What is required: Starting at the line with "left hip: (276, 353)", repeat every line exactly until the records end, including the last one.

Exercise input:
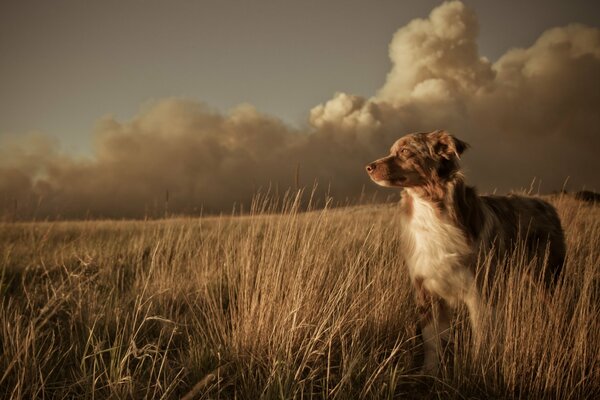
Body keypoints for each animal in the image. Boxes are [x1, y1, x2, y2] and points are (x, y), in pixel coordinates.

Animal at [364, 130, 564, 376]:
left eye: (405, 151)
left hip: (547, 278)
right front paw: (429, 373)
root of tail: (546, 205)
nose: (368, 167)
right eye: (392, 151)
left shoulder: (480, 291)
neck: (430, 209)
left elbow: (482, 338)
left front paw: (477, 369)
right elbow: (432, 341)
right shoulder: (426, 291)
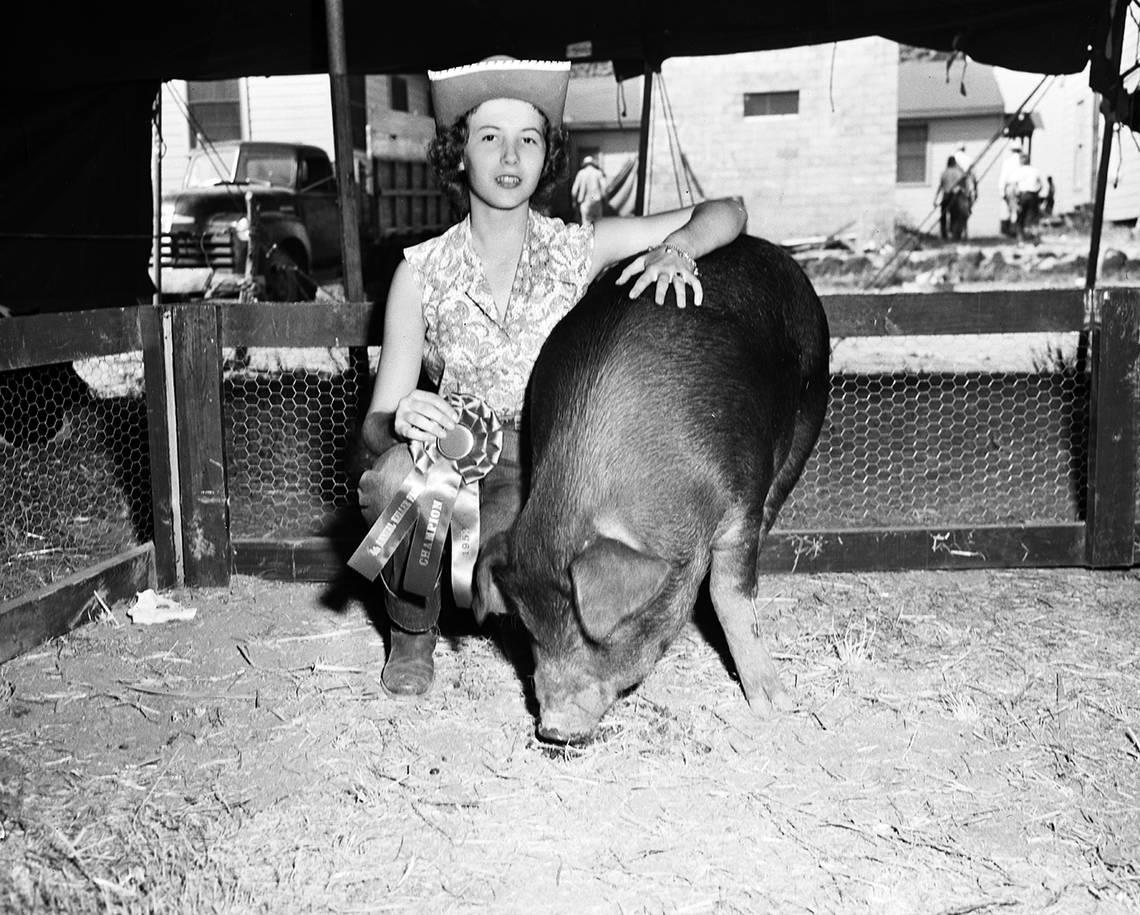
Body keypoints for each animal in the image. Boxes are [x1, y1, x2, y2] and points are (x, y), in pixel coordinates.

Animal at [471, 235, 829, 742]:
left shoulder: (739, 500)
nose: (554, 728)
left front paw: (773, 706)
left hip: (812, 400)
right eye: (530, 630)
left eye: (596, 634)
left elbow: (728, 596)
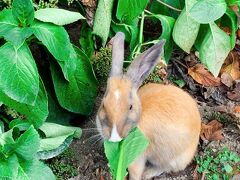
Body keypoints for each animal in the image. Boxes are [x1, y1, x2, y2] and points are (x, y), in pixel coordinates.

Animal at [95, 32, 201, 180]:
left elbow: (135, 172)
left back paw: (148, 173)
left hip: (173, 158)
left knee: (166, 167)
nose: (114, 137)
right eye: (103, 105)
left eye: (130, 107)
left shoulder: (138, 156)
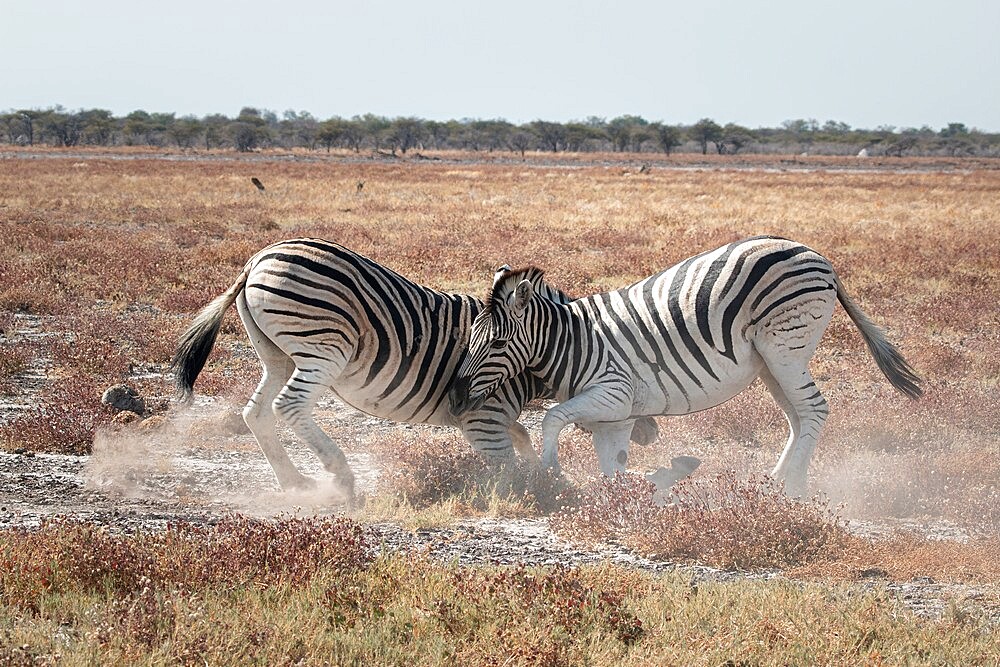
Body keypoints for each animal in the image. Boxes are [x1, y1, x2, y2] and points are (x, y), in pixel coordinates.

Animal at [172, 237, 656, 498]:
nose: (651, 433)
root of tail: (260, 257)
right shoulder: (483, 417)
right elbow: (507, 464)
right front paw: (534, 492)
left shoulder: (494, 414)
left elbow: (521, 439)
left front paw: (537, 474)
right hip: (324, 347)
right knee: (288, 406)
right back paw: (341, 477)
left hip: (276, 353)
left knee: (255, 411)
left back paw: (295, 482)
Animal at [448, 237, 920, 498]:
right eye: (468, 338)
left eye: (497, 343)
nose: (454, 398)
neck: (574, 342)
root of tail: (820, 258)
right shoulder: (617, 415)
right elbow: (613, 469)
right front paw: (652, 483)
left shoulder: (613, 392)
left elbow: (551, 418)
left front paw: (551, 471)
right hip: (772, 361)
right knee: (797, 416)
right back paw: (774, 481)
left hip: (785, 347)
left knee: (814, 410)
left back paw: (793, 488)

Written response:
left hip: (276, 353)
left knee: (255, 411)
left back paw: (295, 482)
Animal at [448, 237, 920, 498]:
right eye: (468, 338)
left eye: (497, 343)
nose: (454, 398)
neck: (574, 342)
root of tail: (820, 258)
right shoulder: (617, 415)
right elbow: (613, 469)
right front paw: (652, 483)
left shoulder: (613, 392)
left elbow: (551, 418)
left front paw: (551, 471)
right hip: (772, 361)
right knee: (797, 416)
right back paw: (774, 481)
left hip: (785, 347)
left knee: (814, 410)
left back paw: (793, 488)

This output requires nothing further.